傅宴離帶著一身未愈的傷和滿心的狼狽,從那個熱帶小島鎩羽而歸。

南城的天空似乎都因此變得陰沉壓抑。

他像一頭受傷的困獸,將自己關在臨湖莊園裡,用高強度的工作麻痺自己,但收效甚微。

溫鷺那張平靜無波、看他如看陌生人的臉,時時在他眼前浮現,比任何噩夢都更令他窒息。

他無法接受這種徹底的失去,更無法忍受她在他看不見的地方,活得如此明媚燦爛。

一種近乎扭曲的佔有慾和掌控欲,在他心底瘋狂滋生。

既然溫和的、卑微的祈求換不回她,那麼,他就用他最擅長的方式——

商業手段,逼她回來。

第十九章

很快,下屬彙報上來一個訊息。一個名為“Aurora”的新興珠寶品牌,近半年在歐洲小眾市場異軍突起,以其大膽、自由、充滿生命力的設計風格吸引了一批忠實擁躉。

而品牌背後那位神秘的設計師,代號“Lark”,經多方查證,正是消失已久的溫鷺。

她竟然重拾了年少時的夢想。

傅宴離記得,很久以前,她曾興致勃勃地給他看過她的素描本,上面畫滿了各種天馬行空的珠寶設計稿。
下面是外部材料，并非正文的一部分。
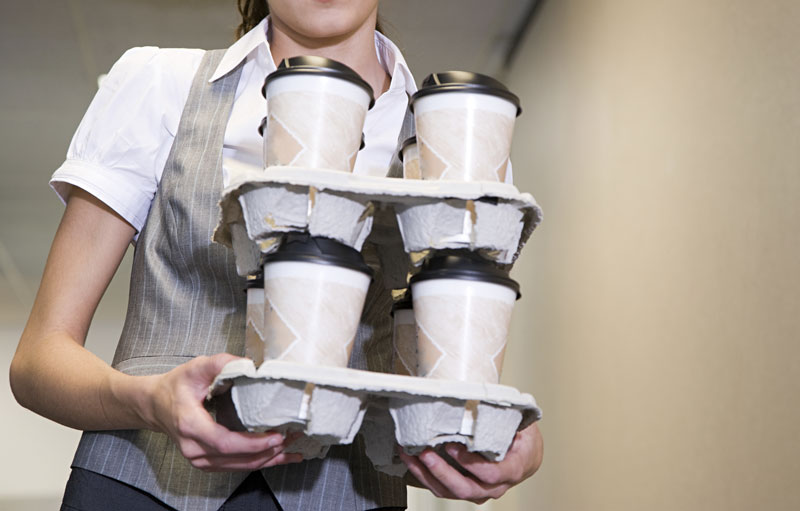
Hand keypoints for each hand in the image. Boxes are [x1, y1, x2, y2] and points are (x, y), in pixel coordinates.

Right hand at [141, 353, 302, 471]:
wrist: (155, 405)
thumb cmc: (175, 387)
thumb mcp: (196, 367)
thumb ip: (221, 363)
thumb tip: (250, 364)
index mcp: (190, 425)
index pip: (224, 442)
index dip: (252, 443)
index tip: (276, 437)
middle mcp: (193, 448)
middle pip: (235, 459)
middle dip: (268, 452)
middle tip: (293, 438)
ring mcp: (199, 459)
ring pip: (238, 466)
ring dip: (267, 459)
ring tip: (292, 447)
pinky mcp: (206, 462)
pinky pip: (236, 467)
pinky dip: (259, 462)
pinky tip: (278, 457)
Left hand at [399, 422, 542, 503]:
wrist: (524, 456)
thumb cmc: (522, 438)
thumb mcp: (520, 423)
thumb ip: (505, 416)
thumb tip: (487, 398)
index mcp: (512, 470)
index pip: (491, 473)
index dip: (471, 462)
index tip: (453, 446)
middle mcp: (494, 487)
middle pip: (466, 488)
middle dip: (441, 471)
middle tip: (425, 453)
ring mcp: (478, 491)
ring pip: (449, 492)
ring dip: (426, 474)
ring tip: (410, 455)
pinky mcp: (463, 489)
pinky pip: (441, 488)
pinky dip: (423, 475)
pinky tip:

當時他是怎麼說的?似乎是以傅家少奶奶不應拋頭露面為由,淡淡地評價了一句“不務正業”。

現在,她不僅做了,還做得風生水起。

那種掙脫一切束縛後綻放的才華,像一記響亮的耳光,扇在他的臉上。

妒火和一種被拋棄的憤怒灼燒著他的理智。

他冷冷地下達指令:動用傅氏集團的一切資源和影響力,全面打壓“Aurora”品牌。

切斷其原材料供應鏈,施壓其合作方,甚至不惜代價搶奪其看好的設計師和客戶資源。